/---
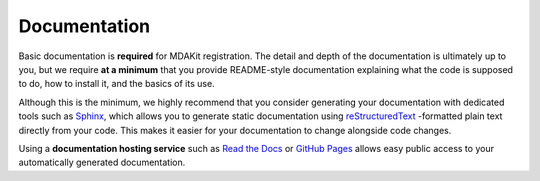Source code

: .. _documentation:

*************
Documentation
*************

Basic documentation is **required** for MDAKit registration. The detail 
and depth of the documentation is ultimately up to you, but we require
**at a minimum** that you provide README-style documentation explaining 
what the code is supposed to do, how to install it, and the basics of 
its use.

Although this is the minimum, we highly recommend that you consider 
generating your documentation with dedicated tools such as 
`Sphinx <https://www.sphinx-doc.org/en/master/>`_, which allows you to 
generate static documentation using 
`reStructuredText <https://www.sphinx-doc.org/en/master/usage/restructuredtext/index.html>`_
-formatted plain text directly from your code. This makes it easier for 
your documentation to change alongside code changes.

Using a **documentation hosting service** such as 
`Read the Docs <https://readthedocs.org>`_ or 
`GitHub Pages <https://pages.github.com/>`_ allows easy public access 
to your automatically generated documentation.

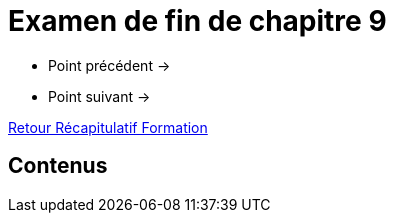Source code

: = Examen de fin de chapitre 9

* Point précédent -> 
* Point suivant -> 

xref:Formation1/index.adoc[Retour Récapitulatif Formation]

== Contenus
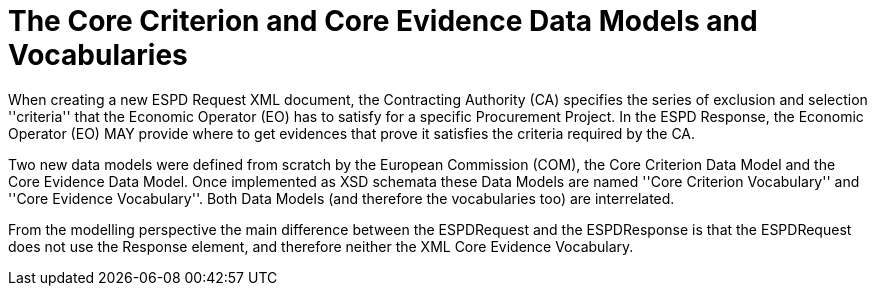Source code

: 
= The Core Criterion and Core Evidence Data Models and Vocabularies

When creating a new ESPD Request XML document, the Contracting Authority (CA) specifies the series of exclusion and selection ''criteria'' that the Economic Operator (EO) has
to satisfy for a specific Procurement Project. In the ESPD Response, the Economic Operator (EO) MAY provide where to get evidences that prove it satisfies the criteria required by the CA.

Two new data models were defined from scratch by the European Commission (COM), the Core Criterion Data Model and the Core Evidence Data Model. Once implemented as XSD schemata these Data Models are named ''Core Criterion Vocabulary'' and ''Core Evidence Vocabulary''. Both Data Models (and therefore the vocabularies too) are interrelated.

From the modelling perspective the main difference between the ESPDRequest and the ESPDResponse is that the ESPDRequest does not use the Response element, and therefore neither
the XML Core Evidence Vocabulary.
\---
/---
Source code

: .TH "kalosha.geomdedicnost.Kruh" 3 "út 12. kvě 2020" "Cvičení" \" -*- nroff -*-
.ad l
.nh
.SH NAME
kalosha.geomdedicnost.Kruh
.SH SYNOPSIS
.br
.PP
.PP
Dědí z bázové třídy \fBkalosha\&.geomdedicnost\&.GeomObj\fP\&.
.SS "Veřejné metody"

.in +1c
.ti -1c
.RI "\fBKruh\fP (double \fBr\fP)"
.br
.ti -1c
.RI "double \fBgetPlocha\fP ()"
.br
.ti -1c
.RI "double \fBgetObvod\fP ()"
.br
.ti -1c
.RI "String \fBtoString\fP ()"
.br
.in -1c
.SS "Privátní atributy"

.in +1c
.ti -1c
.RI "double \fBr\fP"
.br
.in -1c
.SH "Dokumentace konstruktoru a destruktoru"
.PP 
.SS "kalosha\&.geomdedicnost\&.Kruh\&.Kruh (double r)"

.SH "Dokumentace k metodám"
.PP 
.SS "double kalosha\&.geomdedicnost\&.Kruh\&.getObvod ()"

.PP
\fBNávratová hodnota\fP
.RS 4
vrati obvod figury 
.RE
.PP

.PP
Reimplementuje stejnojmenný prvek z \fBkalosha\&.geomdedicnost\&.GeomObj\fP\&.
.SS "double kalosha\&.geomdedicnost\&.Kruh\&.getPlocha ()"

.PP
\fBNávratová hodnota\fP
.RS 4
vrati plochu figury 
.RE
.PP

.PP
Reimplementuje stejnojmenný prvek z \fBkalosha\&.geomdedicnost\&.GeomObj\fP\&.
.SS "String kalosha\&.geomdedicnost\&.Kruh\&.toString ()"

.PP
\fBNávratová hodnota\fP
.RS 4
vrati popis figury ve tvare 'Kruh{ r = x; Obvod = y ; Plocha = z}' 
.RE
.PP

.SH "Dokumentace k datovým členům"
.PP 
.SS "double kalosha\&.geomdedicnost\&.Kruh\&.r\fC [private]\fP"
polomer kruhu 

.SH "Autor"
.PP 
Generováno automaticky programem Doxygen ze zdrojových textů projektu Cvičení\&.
\---
#### Task to complete:
Transcribe, exactly and without additions, the lines of the records above, beginning with the line that contains "Models and Vocabularies" and ending with the line that contains "to satisfy for", both included.

#### Answer space:
= The Core Criterion and Core Evidence Data Models and Vocabularies

When creating a new ESPD Request XML document, the Contracting Authority (CA) specifies the series of exclusion and selection ''criteria'' that the Economic Operator (EO) has
to satisfy for a specific Procurement Project. In the ESPD Response, the Economic Operator (EO) MAY provide where to get evidences that prove it satisfies the criteria required by the CA.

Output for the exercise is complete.